Sajid Javid said on Saturday he had used an exceptional power as home secretary to urgently issue a licence for Billy to be treated. “This is a very complex situation, but our immediate priority is making sure Billy receives the most effective treatment possible in a safe way,” he said.
“We have been in close contact with Billy’s medical team overnight and my decision is based on the advice of senior clinicians who have made clear this is a medical emergency. The policing minister met with the family on Monday and since then has been working to reach an urgent solution.”
The Home Office had been under intense pressure to allow Billy to be prescribed the medicine that had kept his seizures at bay for around 300 days before his doctor was forced to stop the prescriptions.
Billy had two seizures on Friday night after opiate-based medicines failed to control his condition, and was taken to Chelsea and Westminster hospital by ambulance.
Caldwell said they had “achieved the impossible” and criticised the “dreadful, horrific, cruel experience” that had deeply affected her son. “His little body has been completely broken and his little mind,” she said.
“I truly believe that somewhere in the Home Office there’s someone with a heart and I truly believe that Billy was pulling on their heart strings.”
Caldwell vowed to keep up her fight to allow others in the UK to have access to the medication they need. “My experience leaves me in no doubt that the Home Office can no longer play a role in the administration of medication for sick children in our country,” she said. “Children are dying in our country and it needs to stop now.”
The Caldwells’ MP, Órfhlaith Begley of Sinn Féin, welcomed Javid’s decision.
“Billy should never have been put in that position. The treatment was clearly working for him and he deteriorated badly once it ended, yet it still took intense lobbying to get the Home Office to reverse this cruel decision,” she said.
“I will continue to engage with the Home Office and the health authorities to ensure he can access his medication in the longer term so there is no repeat of the trauma he has suffered over recent weeks.”
The decision to allow Billy to be prescribed the treatment is the first time that cannabis oil containing THC, the psychoactive component, has been prescribed in the UK since it was made illegal in 1971.
A doctor in Northern Ireland had prescribed cannabis oil for Billy last year, when it became clear it was the only effective treatment. It was the first time a child had been issued the substance on the NHS.
The Home Office, however, ordered him to stop prescribing the medicine because it was “unlawful to possess Schedule 1 drugs”.
This prompted the Caldwells to go to Canada to obtain the medicine.
When they returned with six months’ worth of cannabis oil, it was confiscated and a minister told them that it would not be returned.
The Home Office then recommended three neurologists who could help manage Billy’s transition off cannabis oil, but none subsequently saw him.

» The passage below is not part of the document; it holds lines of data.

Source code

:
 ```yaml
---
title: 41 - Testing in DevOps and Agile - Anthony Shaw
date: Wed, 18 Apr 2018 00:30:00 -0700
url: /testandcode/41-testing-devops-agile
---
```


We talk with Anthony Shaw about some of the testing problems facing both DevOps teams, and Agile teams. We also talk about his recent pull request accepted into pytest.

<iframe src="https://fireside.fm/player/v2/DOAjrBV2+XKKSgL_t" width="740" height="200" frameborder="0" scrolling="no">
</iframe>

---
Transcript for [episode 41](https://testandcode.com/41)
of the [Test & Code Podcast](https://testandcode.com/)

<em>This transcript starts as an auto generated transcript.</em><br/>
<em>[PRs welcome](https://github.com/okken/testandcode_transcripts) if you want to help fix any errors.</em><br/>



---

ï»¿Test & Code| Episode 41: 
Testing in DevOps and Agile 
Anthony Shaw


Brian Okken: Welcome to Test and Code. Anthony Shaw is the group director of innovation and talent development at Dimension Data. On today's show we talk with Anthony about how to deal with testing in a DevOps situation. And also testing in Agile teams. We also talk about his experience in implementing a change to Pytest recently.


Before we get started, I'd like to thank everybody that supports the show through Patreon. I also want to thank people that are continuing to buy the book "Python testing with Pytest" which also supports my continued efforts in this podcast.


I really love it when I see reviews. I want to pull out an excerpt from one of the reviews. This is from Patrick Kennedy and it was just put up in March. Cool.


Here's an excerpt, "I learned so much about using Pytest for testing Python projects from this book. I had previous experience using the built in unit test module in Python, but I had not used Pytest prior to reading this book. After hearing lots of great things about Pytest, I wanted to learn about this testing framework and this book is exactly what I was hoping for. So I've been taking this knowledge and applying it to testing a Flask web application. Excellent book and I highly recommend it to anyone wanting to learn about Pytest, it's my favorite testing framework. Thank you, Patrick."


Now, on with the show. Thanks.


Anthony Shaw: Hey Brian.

Caldwell said one of the experts told her they did not have the time, another was on holiday and the third did not return her calls.
Caldwell, from Castlederg, Co Tyrone, had been anxious to highlight what she said was the wider injustice of epileptic children not having access to medical cannabis.
Attention is likely to now turn to other families with children who have similar conditions to Billy. Many have followed the Caldwell case closely and are calling for laws to be relaxed to make cannabis medicine easier to access in the UK.